▸ AIM OF THE TASK:
Reproduce the Keystone XL pipeline review text word for word and in full.

CNN reported that the final environmental impact review will likely to be announced on Friday afternoon, citing two senior administration officials and another unidentified source familiar with the timing.
Once the results are out, eight U.S. agencies will examine them, then send their observations to Secretary of State John Kerry. President Barack Obama would then decide whether or not to approve the pipeline.
A final decision may not come for several months, but this study is seen as a critical step in determining whether the project will go ahead.
The science and facts are expected to tilt in favour of the Alberta-to-Texas oil pipeline with the conclusion of a review by the U.S. State Department’s inspector general into allegations of conflicts of interest and the release of a final environmental impact statement.
While little talked about, Doer said the inspector general’s report is “crucial” and a finding of conflict of interest would have serious implications for the proposed project.
But Doer, who has led Canada’s efforts to win a permit for the $7-billion project that would open the Gulf Coast as a market for Canadian oil, believes “the allegations will fall like a house of cards.”
The review was launched after KXL opponent Friends of the Earth alleged that London-based Environmental Resources Management (ERM), which the state department hired to assess the impact of the pipeline, is in conflict of interest with Keystone’s owner TransCanada Corp. and other oil companies.
It’s the second time the inspector general has investigated allegations made by Keystone XL opponents. The first set, that TransCanada exercised improper influence, was dismissed in February, 2012.

▸ DATA SHOWN:
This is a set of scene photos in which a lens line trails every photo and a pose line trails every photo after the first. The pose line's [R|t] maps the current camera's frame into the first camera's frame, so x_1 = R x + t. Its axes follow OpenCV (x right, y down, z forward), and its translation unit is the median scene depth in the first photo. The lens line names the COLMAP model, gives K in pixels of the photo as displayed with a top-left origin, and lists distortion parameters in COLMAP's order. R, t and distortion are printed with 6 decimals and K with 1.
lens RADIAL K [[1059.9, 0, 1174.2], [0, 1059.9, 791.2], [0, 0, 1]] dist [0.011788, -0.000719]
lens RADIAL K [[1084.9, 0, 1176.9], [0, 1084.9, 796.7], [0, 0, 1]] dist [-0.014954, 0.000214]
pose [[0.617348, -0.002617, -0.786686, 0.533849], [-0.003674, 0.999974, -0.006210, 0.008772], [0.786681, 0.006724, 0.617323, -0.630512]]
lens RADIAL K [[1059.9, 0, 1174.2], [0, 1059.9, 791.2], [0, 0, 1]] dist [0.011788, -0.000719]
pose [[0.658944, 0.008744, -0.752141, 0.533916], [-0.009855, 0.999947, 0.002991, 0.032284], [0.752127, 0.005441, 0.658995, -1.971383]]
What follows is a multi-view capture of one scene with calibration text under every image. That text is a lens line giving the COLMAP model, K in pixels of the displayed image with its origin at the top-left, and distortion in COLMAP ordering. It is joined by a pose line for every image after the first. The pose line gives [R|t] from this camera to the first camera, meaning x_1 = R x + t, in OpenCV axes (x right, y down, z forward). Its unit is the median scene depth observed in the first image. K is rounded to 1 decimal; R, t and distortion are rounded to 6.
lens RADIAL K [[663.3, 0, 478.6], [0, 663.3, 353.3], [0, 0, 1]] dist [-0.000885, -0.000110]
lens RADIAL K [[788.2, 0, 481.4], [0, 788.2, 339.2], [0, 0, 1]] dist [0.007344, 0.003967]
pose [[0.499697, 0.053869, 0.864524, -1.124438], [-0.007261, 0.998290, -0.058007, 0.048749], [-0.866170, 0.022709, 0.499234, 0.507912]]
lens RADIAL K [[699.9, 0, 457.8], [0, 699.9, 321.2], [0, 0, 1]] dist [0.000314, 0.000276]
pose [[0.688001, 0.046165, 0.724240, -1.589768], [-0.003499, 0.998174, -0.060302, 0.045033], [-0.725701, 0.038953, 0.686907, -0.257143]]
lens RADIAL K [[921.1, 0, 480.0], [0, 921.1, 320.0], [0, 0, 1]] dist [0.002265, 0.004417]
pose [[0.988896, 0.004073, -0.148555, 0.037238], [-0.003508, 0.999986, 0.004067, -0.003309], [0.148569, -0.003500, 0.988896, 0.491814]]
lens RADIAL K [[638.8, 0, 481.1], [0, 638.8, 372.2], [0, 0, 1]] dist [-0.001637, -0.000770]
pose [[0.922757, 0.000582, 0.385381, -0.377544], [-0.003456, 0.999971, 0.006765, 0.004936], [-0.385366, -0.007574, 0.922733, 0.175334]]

▸ REPLY:
CNN reported that the final environmental impact review will likely to be announced on Friday afternoon, citing two senior administration officials and another unidentified source familiar with the timing.
Once the results are out, eight U.S. agencies will examine them, then send their observations to Secretary of State John Kerry. President Barack Obama would then decide whether or not to approve the pipeline.
A final decision may not come for several months, but this study is seen as a critical step in determining whether the project will go ahead.
The science and facts are expected to tilt in favour of the Alberta-to-Texas oil pipeline with the conclusion of a review by the U.S. State Department’s inspector general into allegations of conflicts of interest and the release of a final environmental impact statement.
While little talked about, Doer said the inspector general’s report is “crucial” and a finding of conflict of interest would have serious implications for the proposed project.
But Doer, who has led Canada’s efforts to win a permit for the $7-billion project that would open the Gulf Coast as a market for Canadian oil, believes “the allegations will fall like a house of cards.”
The review was launched after KXL opponent Friends of the Earth alleged that London-based Environmental Resources Management (ERM), which the state department hired to assess the impact of the pipeline, is in conflict of interest with Keystone’s owner TransCanada Corp. and other oil companies.
It’s the second time the inspector general has investigated allegations made by Keystone XL opponents. The first set, that TransCanada exercised improper influence, was dismissed in February, 2012.